Kentin bir diğer tarihsel pastanesi, Belém bölgesindeki ünlü Belém Pastanesi (Antiga Confeitaria de Belém). 1837’den beri hizmet veren bu pastane hem Lizbonlular hem de yabancı gezginler arasında oldukça popüler. Pastaneyi bu kadar ünlendiren Lizbon’daki hemen her türlü unlu mamul dükkânlarında, pastéis de nata adıyla, burada ise pastéis de Belém adıyla satılan kremalı pasta. Adeta bizde simit ne ise Portekiz’de pastéis de nata o. İki üç lokmada bitiveren, içi kremalı küçük, yuvarlak bir pasta. Hatta paket servisler için bu pastalara özel şık, karton ambalajlar yapılmış.
Burası, hem hacim hem tür hem de ortam olarak Confeitaria Nacional’den daha farklı. Herşeyden önce fazla turistik. Lizbonluların yanı sıra dünyanın hemen her ülkesinden gelenler bir arada ve çoğunlukla tüketilen kahve eşliğinde pastéis de nata. Pastanenin çok geniş olmayan girişi her saatte tıklım tıklım. Servis, arkada, dehliz şeklinde içiçe geçen salonlarda yapılıyor. Duvarları güzel çinilerle süslü, küçük pencereli bu geniş, kalabalık ve mermer ağırlıklı salonların sıcak bir atmosfer yarattığını söyleyemeyeceğim. Bu görüntü bana, bir pastaneden daha çok, fast food lokantaları ve tren garlarındaki soğuk kafeteryaları, hatta bizim hamamları çağrıştırdı. Aynı anda 500 kişiye hizmet verilen pastanede günde binlerce pastéis de Belém satılıyor. Bu yoğunluğa rağmen hizmet aksamıyor; garsonlar güler yüzlü, nazik. Garsonumuz, belki binlerce defa karşılaştığı, “peki bu pasta nasıl yapılıyor” sorusunu “bu bir sır” diyerek nazikçe geçiştiriyor. Ama yan masadaki İspanyol çiftten erkek olan bana yardımcı oluyor. Kendisi internette bulduğu tarif üzerine denemiş; “hiç kolay değil” diyor; “kremanın kıvamını tutturmak hayli zor.” O kadar dikkatle ve ayrıntılı anlatıyor ki “yoksa siz aşçı mısınız” diyorum. “Hayır” diyor, “ben yalnızca karım için yemek yapıyorum.”

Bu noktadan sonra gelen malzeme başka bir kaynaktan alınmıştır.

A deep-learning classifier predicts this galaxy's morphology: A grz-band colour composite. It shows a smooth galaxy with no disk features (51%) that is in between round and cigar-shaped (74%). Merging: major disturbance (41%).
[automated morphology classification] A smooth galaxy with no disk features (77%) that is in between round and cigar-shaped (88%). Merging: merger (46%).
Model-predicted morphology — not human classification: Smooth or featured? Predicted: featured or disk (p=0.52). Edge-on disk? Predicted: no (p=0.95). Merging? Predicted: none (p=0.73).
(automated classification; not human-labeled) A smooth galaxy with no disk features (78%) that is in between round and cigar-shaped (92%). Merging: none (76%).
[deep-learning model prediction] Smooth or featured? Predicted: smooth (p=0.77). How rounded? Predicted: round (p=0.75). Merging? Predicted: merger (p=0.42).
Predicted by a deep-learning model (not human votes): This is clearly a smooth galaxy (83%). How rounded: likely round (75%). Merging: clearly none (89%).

Belém Pastanesi, Confeitaria Nacional gibi, öyle saatlerce oturup sohbet edebilecek, zaman geçirilecek bir yer değil. Ne atmosferi buna uygun ne de kapalı ve insana kaybolmuş hissi uyandıran geniş mekânı. Bütün o tarihselliğine rağmen, siparişlerinizi bir an önce yiyip kalkacağınız bir tür fast food lokantası havasında.

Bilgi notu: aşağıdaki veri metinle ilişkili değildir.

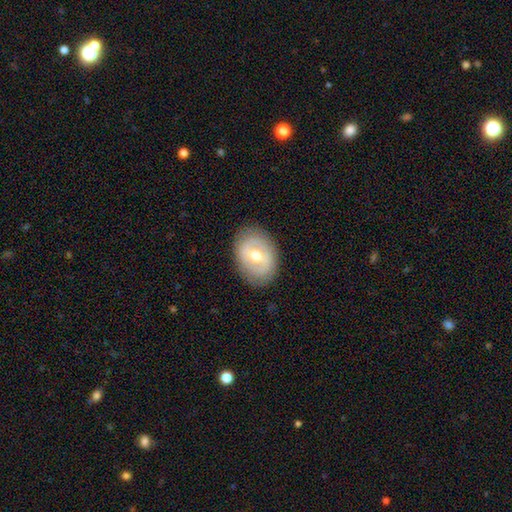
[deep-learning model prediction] This appears to be a featured or disk galaxy (55%) with a weak bar (42%), no spiral arms (72%) and a moderate central bulge (74%). Merging: none (84%).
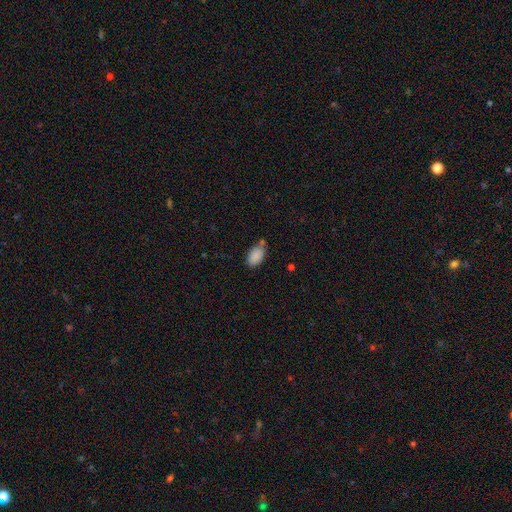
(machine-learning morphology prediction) Smooth or featured?
  - smooth: 88% *
  - star or artifact: 7%
  - featured or disk: 5%
How rounded?
  - in between: 93% *
  - round: 6%
  - cigar-shaped: 2%
Merging?
  - none: 61% *
  - minor disturbance: 21%
  - merger: 13%
  - major disturbance: 5%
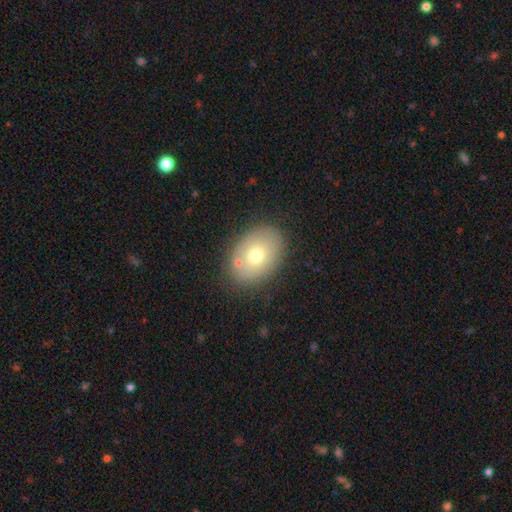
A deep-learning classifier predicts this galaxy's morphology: The model was most divided on "smooth or featured": smooth: 68%, featured or disk: 23%, star or artifact: 9%. More confident: merging — none (79%); how rounded — in between (74%).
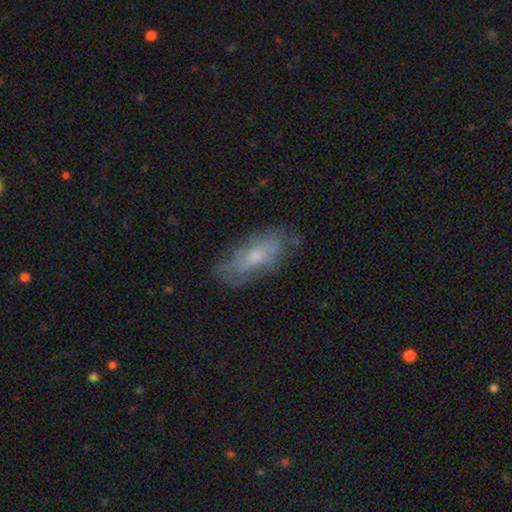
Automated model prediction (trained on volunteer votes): Smooth or featured?
  - featured or disk: 46% * (tied)
  - smooth: 46% * (tied)
  - star or artifact: 8%
Merging?
  - none: 72% *
  - minor disturbance: 21%
  - major disturbance: 6%
  - merger: 1%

TAKSİ UCUZ AMA AÇIKGÖZ SÜRÜCÜLERE DİKKAT

Lizbon havaalanından taksiye binerken kendimce tüm önlemlerimi almıştım. Önceden taksi tarifelerini not almış, resmi taksiye binmiş ve girer girmez taksimetrenin çalışıp çalışmadığını kontrol etmiştim. Ama otele geldiğimizde sürücü taksimetredeki fiyatın iki katını isteyince, aldığım önlemlerin de yeterli olmadığını anladım. “Taksimetre 7,55 Euro, iki bagajımız 1,60’dan 3,20 Euro, toplam 10,75 Euro eder, 19 Euro nereden çıktı” soruma verdiği, “evet ama siz iki kişisiniz, bu tek kişi ücreti” yanıtının saçmalığı karşısında bir an ne diyeceğimi şaşırdım. Neyse ki hızla kendimi toparladım, kiralananın taksi olduğunu ve bu ücretimi ödemeyeceğimi söyleyince ısrar etmedi ve 10 Euro yeterli dedi. Anladım ki, İstanbullu meslektaşları gibi kötü ünlenen Portekizli taksi sürücüleri, “fazladan para kazanma” konusunda hayli yetenekli. Aslında Portekiz, taksi ücretlerinin düşük olduğu bir ülke; havaalanı da kent merkezine çok uzak değil. Kent merkezine 3,5 Euro ödeyerek havaalanı otobüsü (Aerobus) ile veya bileti 1,40 Euro olan 475, 83 veya 44 numaralı belediye otobüsleriyle ulaşmak mümkün.